● **TASK TO CARRY OUT**:
Rewrite the data from its first line through the line containing "export const myFeature", both included, changing "myFeature" to "bracketPart" and keeping everything else the same.

Stored records:
-----

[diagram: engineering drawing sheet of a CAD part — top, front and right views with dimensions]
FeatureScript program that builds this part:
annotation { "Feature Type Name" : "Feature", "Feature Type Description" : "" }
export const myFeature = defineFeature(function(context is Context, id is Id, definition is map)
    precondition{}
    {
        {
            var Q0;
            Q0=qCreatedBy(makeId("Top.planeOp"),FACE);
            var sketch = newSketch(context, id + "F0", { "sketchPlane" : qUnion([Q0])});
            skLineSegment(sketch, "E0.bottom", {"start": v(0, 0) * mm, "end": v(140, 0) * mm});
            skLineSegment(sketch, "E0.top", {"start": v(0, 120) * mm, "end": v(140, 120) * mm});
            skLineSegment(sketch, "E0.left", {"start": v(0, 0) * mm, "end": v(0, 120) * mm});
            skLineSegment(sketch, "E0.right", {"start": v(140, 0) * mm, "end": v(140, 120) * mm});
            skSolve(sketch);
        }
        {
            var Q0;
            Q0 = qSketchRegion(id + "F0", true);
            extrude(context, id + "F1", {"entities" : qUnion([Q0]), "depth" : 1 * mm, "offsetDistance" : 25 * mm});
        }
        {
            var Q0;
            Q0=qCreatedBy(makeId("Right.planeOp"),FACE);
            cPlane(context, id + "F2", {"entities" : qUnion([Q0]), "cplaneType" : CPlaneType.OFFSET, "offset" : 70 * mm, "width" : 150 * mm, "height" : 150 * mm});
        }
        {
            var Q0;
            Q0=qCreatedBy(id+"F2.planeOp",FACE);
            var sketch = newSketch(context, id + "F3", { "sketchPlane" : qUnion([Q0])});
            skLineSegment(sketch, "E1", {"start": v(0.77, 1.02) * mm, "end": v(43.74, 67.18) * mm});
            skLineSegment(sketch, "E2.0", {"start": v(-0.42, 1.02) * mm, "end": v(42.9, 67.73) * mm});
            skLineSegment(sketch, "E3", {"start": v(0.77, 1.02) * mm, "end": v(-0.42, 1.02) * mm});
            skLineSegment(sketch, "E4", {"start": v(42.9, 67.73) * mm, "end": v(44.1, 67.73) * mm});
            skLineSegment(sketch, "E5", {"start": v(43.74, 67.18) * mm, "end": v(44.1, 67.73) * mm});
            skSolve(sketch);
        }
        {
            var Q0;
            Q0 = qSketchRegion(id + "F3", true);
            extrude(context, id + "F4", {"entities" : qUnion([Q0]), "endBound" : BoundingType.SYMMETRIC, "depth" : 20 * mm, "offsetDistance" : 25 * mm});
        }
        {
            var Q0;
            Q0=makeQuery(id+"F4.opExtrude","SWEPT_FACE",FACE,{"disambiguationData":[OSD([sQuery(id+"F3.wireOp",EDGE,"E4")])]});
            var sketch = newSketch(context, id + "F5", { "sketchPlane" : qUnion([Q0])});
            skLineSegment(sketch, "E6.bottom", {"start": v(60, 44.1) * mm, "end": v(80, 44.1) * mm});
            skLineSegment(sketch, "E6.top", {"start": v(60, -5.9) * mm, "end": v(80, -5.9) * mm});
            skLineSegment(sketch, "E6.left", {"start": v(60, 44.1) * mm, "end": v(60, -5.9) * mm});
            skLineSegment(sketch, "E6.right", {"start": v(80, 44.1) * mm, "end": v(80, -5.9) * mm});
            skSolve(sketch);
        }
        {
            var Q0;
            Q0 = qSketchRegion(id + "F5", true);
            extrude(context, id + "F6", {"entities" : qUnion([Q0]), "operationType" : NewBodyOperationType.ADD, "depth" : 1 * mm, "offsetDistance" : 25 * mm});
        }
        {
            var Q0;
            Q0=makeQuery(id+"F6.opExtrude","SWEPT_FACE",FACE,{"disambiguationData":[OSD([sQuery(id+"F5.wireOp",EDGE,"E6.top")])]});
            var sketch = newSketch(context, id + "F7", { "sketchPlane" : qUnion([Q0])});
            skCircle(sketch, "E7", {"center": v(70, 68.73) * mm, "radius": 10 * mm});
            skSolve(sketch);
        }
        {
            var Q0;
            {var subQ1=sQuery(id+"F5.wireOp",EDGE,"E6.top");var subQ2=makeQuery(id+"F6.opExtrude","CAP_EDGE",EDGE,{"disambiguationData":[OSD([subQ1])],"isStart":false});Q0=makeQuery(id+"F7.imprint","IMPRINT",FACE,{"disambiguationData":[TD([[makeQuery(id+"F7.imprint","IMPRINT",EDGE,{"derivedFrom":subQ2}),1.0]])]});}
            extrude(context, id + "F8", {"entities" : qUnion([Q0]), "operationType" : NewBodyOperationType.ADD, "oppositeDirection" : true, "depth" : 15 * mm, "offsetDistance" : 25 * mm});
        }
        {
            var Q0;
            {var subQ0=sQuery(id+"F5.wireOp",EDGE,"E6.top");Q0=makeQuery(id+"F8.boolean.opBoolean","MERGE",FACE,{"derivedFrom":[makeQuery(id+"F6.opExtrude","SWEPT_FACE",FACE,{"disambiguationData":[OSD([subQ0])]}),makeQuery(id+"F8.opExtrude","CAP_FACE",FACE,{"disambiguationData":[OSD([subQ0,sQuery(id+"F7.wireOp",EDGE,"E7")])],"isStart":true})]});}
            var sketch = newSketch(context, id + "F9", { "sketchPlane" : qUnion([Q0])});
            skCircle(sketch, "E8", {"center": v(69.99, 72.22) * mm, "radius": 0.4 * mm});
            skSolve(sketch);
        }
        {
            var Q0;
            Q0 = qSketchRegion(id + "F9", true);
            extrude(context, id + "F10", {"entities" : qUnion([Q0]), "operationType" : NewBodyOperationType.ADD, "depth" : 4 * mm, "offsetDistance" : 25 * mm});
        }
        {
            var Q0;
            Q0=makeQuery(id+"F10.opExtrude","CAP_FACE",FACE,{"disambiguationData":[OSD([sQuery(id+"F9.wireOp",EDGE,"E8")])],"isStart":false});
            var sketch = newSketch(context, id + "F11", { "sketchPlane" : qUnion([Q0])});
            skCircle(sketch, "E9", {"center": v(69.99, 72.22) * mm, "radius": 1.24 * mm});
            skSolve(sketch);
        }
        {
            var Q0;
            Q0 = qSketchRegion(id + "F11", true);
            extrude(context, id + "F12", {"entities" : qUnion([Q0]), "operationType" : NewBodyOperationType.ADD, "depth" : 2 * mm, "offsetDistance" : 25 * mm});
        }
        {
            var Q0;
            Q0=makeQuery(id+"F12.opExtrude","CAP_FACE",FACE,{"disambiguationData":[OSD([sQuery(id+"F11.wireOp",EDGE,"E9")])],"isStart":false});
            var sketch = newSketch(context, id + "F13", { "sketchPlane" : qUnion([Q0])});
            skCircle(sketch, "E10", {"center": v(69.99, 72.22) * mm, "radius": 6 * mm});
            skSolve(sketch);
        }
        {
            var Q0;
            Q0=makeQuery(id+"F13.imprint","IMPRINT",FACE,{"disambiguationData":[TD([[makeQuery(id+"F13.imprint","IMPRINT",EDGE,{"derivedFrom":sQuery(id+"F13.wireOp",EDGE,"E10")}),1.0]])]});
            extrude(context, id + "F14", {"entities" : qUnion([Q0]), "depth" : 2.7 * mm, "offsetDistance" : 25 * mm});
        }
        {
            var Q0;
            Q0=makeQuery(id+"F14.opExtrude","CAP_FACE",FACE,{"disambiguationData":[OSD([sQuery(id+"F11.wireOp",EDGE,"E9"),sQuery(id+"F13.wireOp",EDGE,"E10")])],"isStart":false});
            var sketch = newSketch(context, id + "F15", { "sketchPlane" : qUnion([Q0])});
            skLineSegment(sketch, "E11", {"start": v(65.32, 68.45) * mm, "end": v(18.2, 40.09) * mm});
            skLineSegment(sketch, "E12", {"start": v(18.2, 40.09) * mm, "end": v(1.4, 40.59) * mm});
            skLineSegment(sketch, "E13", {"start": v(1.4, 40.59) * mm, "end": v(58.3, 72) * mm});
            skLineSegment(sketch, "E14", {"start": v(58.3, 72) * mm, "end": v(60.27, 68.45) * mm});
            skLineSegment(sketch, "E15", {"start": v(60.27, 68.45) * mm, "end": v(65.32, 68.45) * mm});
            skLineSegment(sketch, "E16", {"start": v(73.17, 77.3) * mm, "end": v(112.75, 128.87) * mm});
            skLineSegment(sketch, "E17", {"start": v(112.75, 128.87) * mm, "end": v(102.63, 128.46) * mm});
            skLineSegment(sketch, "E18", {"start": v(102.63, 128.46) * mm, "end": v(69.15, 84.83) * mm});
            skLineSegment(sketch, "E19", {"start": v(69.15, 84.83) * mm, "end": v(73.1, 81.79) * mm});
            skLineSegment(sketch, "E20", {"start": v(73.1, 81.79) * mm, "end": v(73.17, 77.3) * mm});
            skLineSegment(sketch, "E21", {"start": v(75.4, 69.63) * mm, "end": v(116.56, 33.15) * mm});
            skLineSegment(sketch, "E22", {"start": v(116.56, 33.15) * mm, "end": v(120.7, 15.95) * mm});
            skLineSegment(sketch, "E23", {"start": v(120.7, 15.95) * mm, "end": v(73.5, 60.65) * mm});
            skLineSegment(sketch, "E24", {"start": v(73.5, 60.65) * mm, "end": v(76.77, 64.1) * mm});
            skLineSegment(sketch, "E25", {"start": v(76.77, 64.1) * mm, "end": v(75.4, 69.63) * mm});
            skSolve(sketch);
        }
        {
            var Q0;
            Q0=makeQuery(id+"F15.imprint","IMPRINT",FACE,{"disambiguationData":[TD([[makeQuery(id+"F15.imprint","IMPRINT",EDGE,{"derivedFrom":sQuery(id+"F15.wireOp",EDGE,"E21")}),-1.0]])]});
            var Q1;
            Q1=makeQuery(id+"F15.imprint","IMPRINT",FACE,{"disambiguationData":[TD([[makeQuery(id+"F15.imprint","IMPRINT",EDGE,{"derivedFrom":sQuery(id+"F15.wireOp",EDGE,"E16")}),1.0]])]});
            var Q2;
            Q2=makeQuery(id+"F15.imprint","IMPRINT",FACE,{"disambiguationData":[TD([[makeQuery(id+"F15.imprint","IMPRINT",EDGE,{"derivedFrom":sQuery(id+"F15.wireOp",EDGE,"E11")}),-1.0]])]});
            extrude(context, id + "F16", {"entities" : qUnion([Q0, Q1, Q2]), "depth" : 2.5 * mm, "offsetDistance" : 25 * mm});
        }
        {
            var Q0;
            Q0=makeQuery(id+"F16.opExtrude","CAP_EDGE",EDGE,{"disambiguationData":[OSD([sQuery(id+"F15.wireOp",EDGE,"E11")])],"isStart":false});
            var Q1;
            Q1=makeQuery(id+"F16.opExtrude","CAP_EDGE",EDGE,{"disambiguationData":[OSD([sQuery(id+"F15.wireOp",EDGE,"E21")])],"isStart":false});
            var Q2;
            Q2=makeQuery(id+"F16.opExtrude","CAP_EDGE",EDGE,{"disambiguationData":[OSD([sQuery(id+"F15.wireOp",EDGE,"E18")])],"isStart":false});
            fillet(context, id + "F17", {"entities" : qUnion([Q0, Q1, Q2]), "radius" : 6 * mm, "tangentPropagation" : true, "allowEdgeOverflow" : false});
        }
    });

-----

● **EXERCISE RESPONSE**:
[diagram: engineering drawing sheet of a CAD part — top, front and right views with dimensions]
FeatureScript program that builds this part:
annotation { "Feature Type Name" : "Feature", "Feature Type Description" : "" }
export const bracketPart = defineFeature(function(context is Context, id is Id, definition is map)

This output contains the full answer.